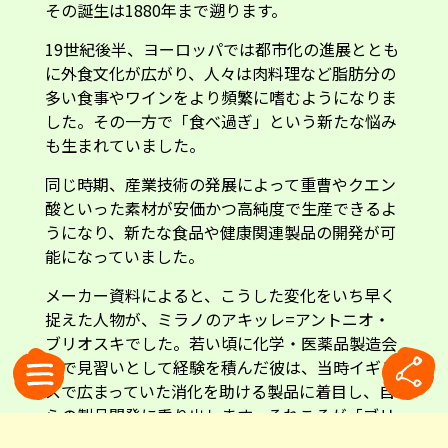
その誕生は1880年まで遡ります。
19世紀後半、ヨーロッパでは都市化の進展ととも
に外食文化が広がり、人々は肉料理など脂肪分の
多い食事やワインをより頻繁に嗜むようになりま
した。その一方で「食べ過ぎ」という新たな悩み
も生まれていました。
同じ時期、産業技術の発展によって重曹やクエン
酸といった素材が安価かつ高純度で生産できるよ
うになり、新たな食品や健康関連製品の開発が可
能になっていました。
メーカー資料によると、こうした変化をいち早く
捉えた人物が、ミラノのアキッレ=アントニオ・
ブリオスキでした。若い頃に化学・医薬品製造会
社で見習いとして経験を積んだ彼は、当時イギリ
スで広まっていた消化を助ける製品に着目し、自
らの製品開発に乗り出します。それこそが「ブリ
オスキ」の始まりでした。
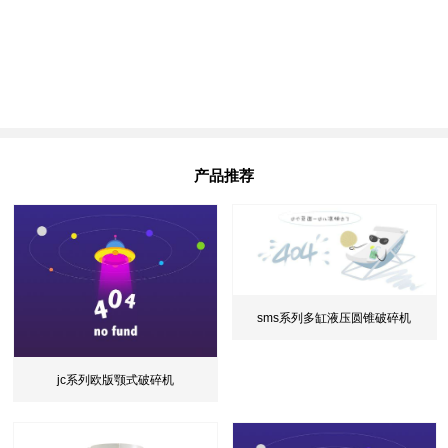
产品推荐
sms系列多缸液压圆锥破碎机
jc系列欧版颚式破碎机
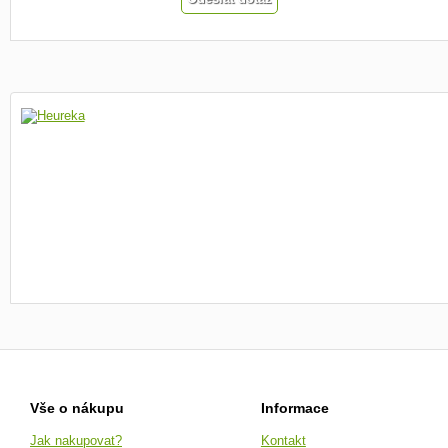
Vše o nákupu
Informace
Jak nakupovat?
Kontakt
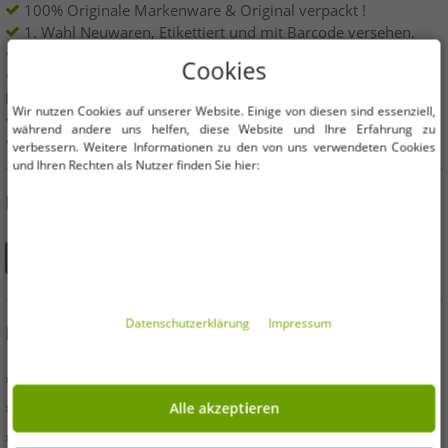
100% Originale Markenware & Original verpackt !
1. Wahl Neuwaren, Etikettiert und mit Barcode versehen.
Innerhalb der EU frei verkäuflich
Cookies
Mindestbestellwert ist 199€ netto | Keine
Mindestbestellmenge
Wir nutzen Cookies auf unserer Website. Einige von diesen sind essenziell,
Angebote bis zu 90% günstiger
während andere uns helfen, diese Website und Ihre Erfahrung zu
Freie Größen und Mengen Auswahl
verbessern. Weitere Informationen zu den von uns verwendeten Cookies
und Ihren Rechten als Nutzer finden Sie hier:
DU FINDEST UNS AUCH AUF
Daten­schutz­erklärung
Impressum
INFORMATIONEN
» Unternehmen
» Ihre Vorteile
Alle akzeptieren
» Originalware und Auszeichnungen Outlet46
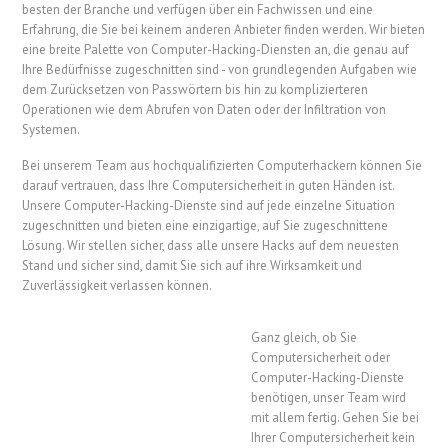
besten der Branche und verfügen über ein Fachwissen und eine
Erfahrung, die Sie bei keinem anderen Anbieter finden werden. Wir bieten
eine breite Palette von Computer-Hacking-Diensten an, die genau auf
Ihre Bedürfnisse zugeschnitten sind - von grundlegenden Aufgaben wie
dem Zurücksetzen von Passwörtern bis hin zu komplizierteren
Operationen wie dem Abrufen von Daten oder der Infiltration von
Systemen.
Bei unserem Team aus hochqualifizierten Computerhackern können Sie
darauf vertrauen, dass Ihre Computersicherheit in guten Händen ist.
Unsere Computer-Hacking-Dienste sind auf jede einzelne Situation
zugeschnitten und bieten eine einzigartige, auf Sie zugeschnittene
Lösung. Wir stellen sicher, dass alle unsere Hacks auf dem neuesten
Stand und sicher sind, damit Sie sich auf ihre Wirksamkeit und
Zuverlässigkeit verlassen können.
Ganz gleich, ob Sie
Computersicherheit oder
Computer-Hacking-Dienste
benötigen, unser Team wird
mit allem fertig. Gehen Sie bei
Ihrer Computersicherheit kein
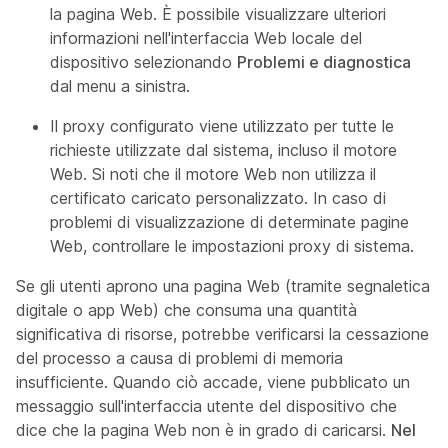
la pagina Web. È possibile visualizzare ulteriori
informazioni nell'interfaccia Web locale del
dispositivo selezionando
Problemi e diagnostica
dal menu a sinistra.
Il proxy configurato viene utilizzato per tutte le
richieste utilizzate dal sistema, incluso il motore
Web. Si noti che il motore Web non utilizza il
certificato caricato personalizzato. In caso di
problemi di visualizzazione di determinate pagine
Web, controllare le impostazioni proxy di sistema.
Se gli utenti aprono una pagina Web (tramite segnaletica
digitale o app Web) che consuma una quantità
significativa di risorse, potrebbe verificarsi la cessazione
del processo a causa di problemi di memoria
insufficiente. Quando ciò accade, viene pubblicato un
messaggio sull'interfaccia utente del dispositivo che
dice che la pagina Web non è in grado di caricarsi.
Nel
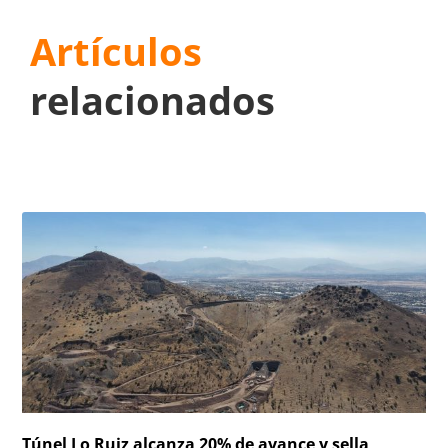
Artículos
relacionados
Túnel Lo Ruiz alcanza 20% de avance y sella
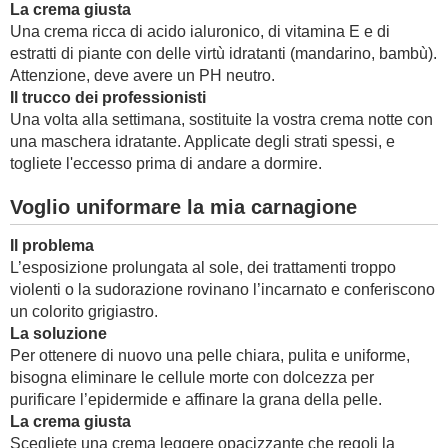
La crema giusta
Una crema ricca di acido ialuronico, di vitamina E e di
estratti di piante con delle virtù idratanti (mandarino, bambù).
Attenzione, deve avere un PH neutro.
Il trucco dei professionisti
Una volta alla settimana, sostituite la vostra crema notte con
una maschera idratante. Applicate degli strati spessi, e
togliete l'eccesso prima di andare a dormire.
Voglio uniformare la mia carnagione
Il problema
L’esposizione prolungata al sole, dei trattamenti troppo
violenti o la sudorazione rovinano l’incarnato e conferiscono
un colorito grigiastro.
La soluzione
Per ottenere di nuovo una pelle chiara, pulita e uniforme,
bisogna eliminare le cellule morte con dolcezza per
purificare l’epidermide e affinare la grana della pelle.
La crema giusta
Scegliete una crema leggere opacizzante che regoli la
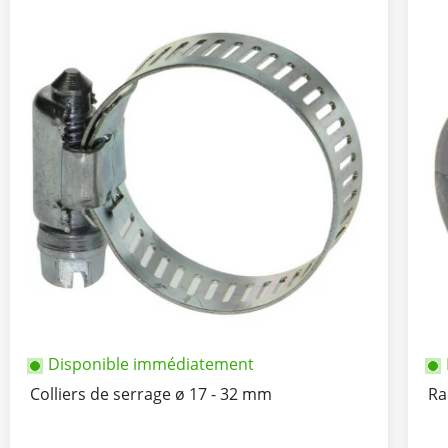
Disponible immédiatement
Colliers de serrage ø 17 - 32 mm
Ra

===============

## JOB:
Retype the text of every record above line for line, without changing anything. Leave the pictures out of your answer.

## EXERCISE SOLUTION:
その誕生は1880年まで遡ります。
19世紀後半、ヨーロッパでは都市化の進展ととも
に外食文化が広がり、人々は肉料理など脂肪分の
多い食事やワインをより頻繁に嗜むようになりま
した。その一方で「食べ過ぎ」という新たな悩み
も生まれていました。
同じ時期、産業技術の発展によって重曹やクエン
酸といった素材が安価かつ高純度で生産できるよ
うになり、新たな食品や健康関連製品の開発が可
能になっていました。
メーカー資料によると、こうした変化をいち早く
捉えた人物が、ミラノのアキッレ=アントニオ・
ブリオスキでした。若い頃に化学・医薬品製造会
社で見習いとして経験を積んだ彼は、当時イギリ
スで広まっていた消化を助ける製品に着目し、自
らの製品開発に乗り出します。それこそが「ブリ
オスキ」の始まりでした。
产品推荐
sms系列多缸液压圆锥破碎机
jc系列欧版颚式破碎机
Vše o nákupu
Informace
Jak nakupovat?
Kontakt
100% Originale Markenware & Original verpackt !
1. Wahl Neuwaren, Etikettiert und mit Barcode versehen.
Innerhalb der EU frei verkäuflich
Cookies
Mindestbestellwert ist 199€ netto | Keine
Mindestbestellmenge
Wir nutzen Cookies auf unserer Website. Einige von diesen sind essenziell,
Angebote bis zu 90% günstiger
während andere uns helfen, diese Website und Ihre Erfahrung zu
Freie Größen und Mengen Auswahl
verbessern. Weitere Informationen zu den von uns verwendeten Cookies
und Ihren Rechten als Nutzer finden Sie hier:
DU FINDEST UNS AUCH AUF
Daten­schutz­erklärung
Impressum
INFORMATIONEN
» Unternehmen
» Ihre Vorteile
Alle akzeptieren
» Originalware und Auszeichnungen Outlet46
besten der Branche und verfügen über ein Fachwissen und eine
Erfahrung, die Sie bei keinem anderen Anbieter finden werden. Wir bieten
eine breite Palette von Computer-Hacking-Diensten an, die genau auf
Ihre Bedürfnisse zugeschnitten sind - von grundlegenden Aufgaben wie
dem Zurücksetzen von Passwörtern bis hin zu komplizierteren
Operationen wie dem Abrufen von Daten oder der Infiltration von
Systemen.
Bei unserem Team aus hochqualifizierten Computerhackern können Sie
darauf vertrauen, dass Ihre Computersicherheit in guten Händen ist.
Unsere Computer-Hacking-Dienste sind auf jede einzelne Situation
zugeschnitten und bieten eine einzigartige, auf Sie zugeschnittene
Lösung. Wir stellen sicher, dass alle unsere Hacks auf dem neuesten
Stand und sicher sind, damit Sie sich auf ihre Wirksamkeit und
Zuverlässigkeit verlassen können.
Ganz gleich, ob Sie
Computersicherheit oder
Computer-Hacking-Dienste
benötigen, unser Team wird
mit allem fertig. Gehen Sie bei
Ihrer Computersicherheit kein
la pagina Web. È possibile visualizzare ulteriori
informazioni nell'interfaccia Web locale del
dispositivo selezionando
Problemi e diagnostica
dal menu a sinistra.
Il proxy configurato viene utilizzato per tutte le
richieste utilizzate dal sistema, incluso il motore
Web. Si noti che il motore Web non utilizza il
certificato caricato personalizzato. In caso di
problemi di visualizzazione di determinate pagine
Web, controllare le impostazioni proxy di sistema.
Se gli utenti aprono una pagina Web (tramite segnaletica
digitale o app Web) che consuma una quantità
significativa di risorse, potrebbe verificarsi la cessazione
del processo a causa di problemi di memoria
insufficiente. Quando ciò accade, viene pubblicato un
messaggio sull'interfaccia utente del dispositivo che
dice che la pagina Web non è in grado di caricarsi.
Nel
Artículos
relacionados
Túnel Lo Ruiz alcanza 20% de avance y sella
La crema giusta
Una crema ricca di acido ialuronico, di vitamina E e di
estratti di piante con delle virtù idratanti (mandarino, bambù).
Attenzione, deve avere un PH neutro.
Il trucco dei professionisti
Una volta alla settimana, sostituite la vostra crema notte con
una maschera idratante. Applicate degli strati spessi, e
togliete l'eccesso prima di andare a dormire.
Voglio uniformare la mia carnagione
Il problema
L’esposizione prolungata al sole, dei trattamenti troppo
violenti o la sudorazione rovinano l’incarnato e conferiscono
un colorito grigiastro.
La soluzione
Per ottenere di nuovo una pelle chiara, pulita e uniforme,
bisogna eliminare le cellule morte con dolcezza per
purificare l’epidermide e affinare la grana della pelle.
La crema giusta
Scegliete una crema leggere opacizzante che regoli la
Disponible immédiatement
Colliers de serrage ø 17 - 32 mm
Ra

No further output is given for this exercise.